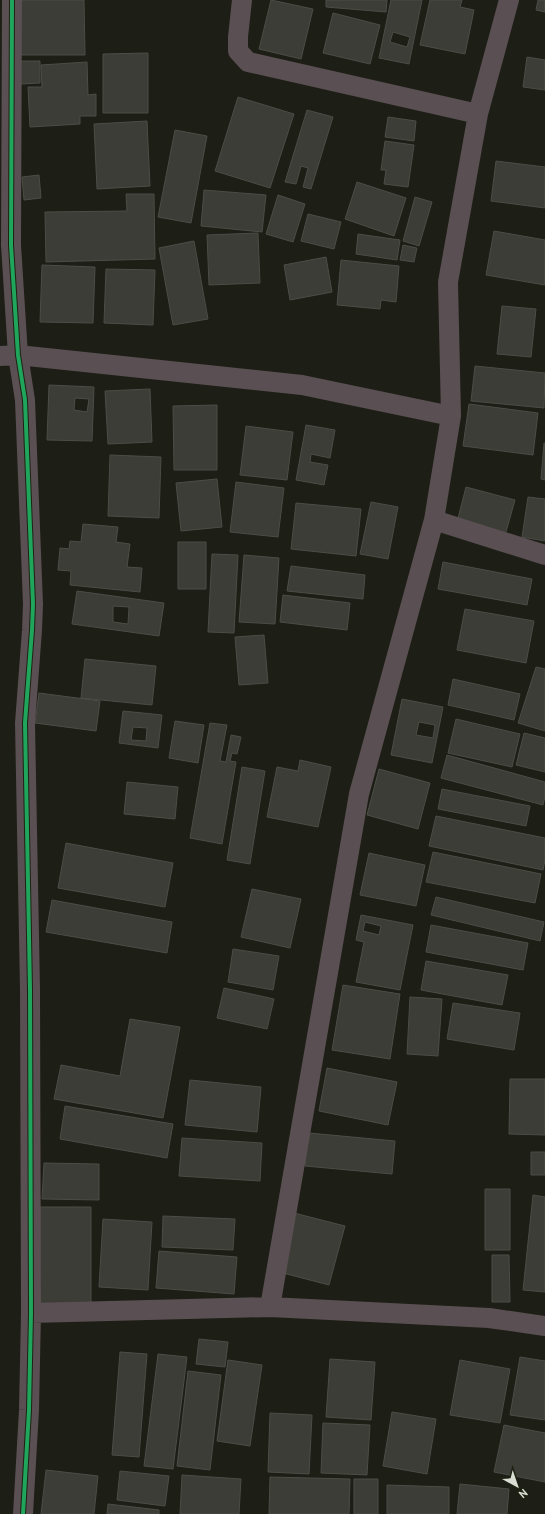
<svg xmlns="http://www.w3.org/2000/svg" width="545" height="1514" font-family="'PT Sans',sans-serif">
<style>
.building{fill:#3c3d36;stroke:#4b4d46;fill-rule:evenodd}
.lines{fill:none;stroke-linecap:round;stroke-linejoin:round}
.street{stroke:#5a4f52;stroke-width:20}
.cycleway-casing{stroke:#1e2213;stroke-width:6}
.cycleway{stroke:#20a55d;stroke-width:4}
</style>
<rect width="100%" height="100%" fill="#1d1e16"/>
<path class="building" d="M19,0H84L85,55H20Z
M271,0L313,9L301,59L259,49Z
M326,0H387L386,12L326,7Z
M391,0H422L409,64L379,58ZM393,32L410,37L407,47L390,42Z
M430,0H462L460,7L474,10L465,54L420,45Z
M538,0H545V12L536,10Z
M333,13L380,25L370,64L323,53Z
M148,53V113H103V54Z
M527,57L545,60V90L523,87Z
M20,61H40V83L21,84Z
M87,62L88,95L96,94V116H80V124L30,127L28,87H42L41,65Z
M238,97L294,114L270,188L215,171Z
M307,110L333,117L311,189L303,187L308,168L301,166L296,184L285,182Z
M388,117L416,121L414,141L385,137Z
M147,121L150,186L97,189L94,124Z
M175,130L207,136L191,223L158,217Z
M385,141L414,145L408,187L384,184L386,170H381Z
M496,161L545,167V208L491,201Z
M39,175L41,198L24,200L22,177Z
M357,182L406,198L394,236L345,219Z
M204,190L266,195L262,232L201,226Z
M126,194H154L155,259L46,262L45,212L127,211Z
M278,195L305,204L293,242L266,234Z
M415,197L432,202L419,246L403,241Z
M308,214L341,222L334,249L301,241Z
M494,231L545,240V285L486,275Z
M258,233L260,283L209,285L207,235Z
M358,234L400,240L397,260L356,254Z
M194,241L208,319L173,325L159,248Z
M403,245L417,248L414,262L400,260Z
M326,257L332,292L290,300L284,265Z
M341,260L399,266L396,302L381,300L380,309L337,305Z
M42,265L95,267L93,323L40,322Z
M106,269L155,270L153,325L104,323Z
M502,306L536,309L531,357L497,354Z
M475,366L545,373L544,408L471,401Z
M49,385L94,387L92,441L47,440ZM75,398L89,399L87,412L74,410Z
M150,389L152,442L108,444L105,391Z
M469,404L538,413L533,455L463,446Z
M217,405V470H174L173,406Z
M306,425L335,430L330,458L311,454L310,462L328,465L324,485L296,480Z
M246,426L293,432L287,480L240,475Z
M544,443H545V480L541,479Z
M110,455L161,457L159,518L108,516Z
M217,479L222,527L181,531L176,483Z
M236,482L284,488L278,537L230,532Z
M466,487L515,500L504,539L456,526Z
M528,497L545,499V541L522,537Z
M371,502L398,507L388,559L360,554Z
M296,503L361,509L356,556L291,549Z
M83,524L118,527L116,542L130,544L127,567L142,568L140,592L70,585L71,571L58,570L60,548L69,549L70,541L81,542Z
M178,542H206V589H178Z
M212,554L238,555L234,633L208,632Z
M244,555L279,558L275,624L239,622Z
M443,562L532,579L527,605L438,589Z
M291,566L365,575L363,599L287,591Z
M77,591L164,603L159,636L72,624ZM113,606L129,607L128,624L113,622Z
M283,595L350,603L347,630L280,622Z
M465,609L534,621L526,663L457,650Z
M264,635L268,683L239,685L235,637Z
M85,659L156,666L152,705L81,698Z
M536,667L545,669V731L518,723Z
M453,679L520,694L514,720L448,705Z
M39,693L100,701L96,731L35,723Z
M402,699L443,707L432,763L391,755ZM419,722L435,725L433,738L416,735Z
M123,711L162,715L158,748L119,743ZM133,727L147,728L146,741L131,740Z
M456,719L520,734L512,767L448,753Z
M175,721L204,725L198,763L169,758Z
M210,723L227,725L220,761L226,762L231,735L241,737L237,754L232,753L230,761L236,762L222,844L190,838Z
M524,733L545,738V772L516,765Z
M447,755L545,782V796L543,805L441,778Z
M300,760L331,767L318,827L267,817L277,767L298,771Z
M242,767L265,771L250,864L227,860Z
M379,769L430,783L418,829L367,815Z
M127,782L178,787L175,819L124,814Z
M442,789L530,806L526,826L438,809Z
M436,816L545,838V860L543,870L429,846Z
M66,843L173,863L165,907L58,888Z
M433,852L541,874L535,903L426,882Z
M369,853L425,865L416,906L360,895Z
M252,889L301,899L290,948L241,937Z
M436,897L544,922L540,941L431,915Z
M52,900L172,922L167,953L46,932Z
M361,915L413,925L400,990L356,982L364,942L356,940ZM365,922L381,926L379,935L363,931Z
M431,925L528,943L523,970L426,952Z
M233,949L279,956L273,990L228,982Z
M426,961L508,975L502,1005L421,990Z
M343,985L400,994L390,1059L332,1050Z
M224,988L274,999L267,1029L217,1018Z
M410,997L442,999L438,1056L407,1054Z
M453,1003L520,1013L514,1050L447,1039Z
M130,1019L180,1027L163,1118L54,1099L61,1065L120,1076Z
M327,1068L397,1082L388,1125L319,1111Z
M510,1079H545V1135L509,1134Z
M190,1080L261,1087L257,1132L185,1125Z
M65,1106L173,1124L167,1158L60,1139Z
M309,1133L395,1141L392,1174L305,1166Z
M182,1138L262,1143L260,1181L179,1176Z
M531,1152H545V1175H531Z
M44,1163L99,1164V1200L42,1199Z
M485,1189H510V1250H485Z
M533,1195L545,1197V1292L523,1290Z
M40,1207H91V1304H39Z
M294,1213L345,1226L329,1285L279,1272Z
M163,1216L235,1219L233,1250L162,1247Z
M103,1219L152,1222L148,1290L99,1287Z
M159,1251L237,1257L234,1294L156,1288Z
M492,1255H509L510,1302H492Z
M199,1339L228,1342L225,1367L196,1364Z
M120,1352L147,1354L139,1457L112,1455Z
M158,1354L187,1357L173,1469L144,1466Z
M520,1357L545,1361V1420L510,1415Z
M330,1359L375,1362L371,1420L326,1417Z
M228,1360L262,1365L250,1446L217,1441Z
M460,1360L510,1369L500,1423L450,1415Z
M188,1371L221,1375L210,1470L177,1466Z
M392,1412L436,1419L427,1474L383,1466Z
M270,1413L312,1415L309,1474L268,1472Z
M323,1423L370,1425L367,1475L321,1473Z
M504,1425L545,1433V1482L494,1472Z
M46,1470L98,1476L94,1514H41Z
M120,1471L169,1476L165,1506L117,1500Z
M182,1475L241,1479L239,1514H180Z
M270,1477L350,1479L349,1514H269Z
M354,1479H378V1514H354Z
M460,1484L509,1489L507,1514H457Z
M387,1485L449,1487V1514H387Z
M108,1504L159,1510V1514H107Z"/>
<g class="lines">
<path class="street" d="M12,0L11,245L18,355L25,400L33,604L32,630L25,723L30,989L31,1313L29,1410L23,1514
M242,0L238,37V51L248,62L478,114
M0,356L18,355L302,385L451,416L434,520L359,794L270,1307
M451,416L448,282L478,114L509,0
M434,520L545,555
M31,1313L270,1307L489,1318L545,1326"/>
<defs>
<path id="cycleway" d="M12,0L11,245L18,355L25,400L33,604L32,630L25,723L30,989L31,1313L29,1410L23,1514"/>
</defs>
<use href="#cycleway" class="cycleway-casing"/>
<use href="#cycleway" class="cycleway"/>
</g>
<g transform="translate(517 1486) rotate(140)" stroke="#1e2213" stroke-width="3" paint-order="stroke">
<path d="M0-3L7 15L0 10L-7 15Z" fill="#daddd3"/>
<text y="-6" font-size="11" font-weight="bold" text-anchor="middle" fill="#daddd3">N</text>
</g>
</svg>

### Exercise description
Out of the records, collect only those lines that contain the string "path".

### Answer for the task
<path class="building" d="M19,0H84L85,55H20Z
<path class="street" d="M12,0L11,245L18,355L25,400L33,604L32,630L25,723L30,989L31,1313L29,1410L23,1514
<path id="cycleway" d="M12,0L11,245L18,355L25,400L33,604L32,630L25,723L30,989L31,1313L29,1410L23,1514"/>
<path d="M0-3L7 15L0 10L-7 15Z" fill="#daddd3"/>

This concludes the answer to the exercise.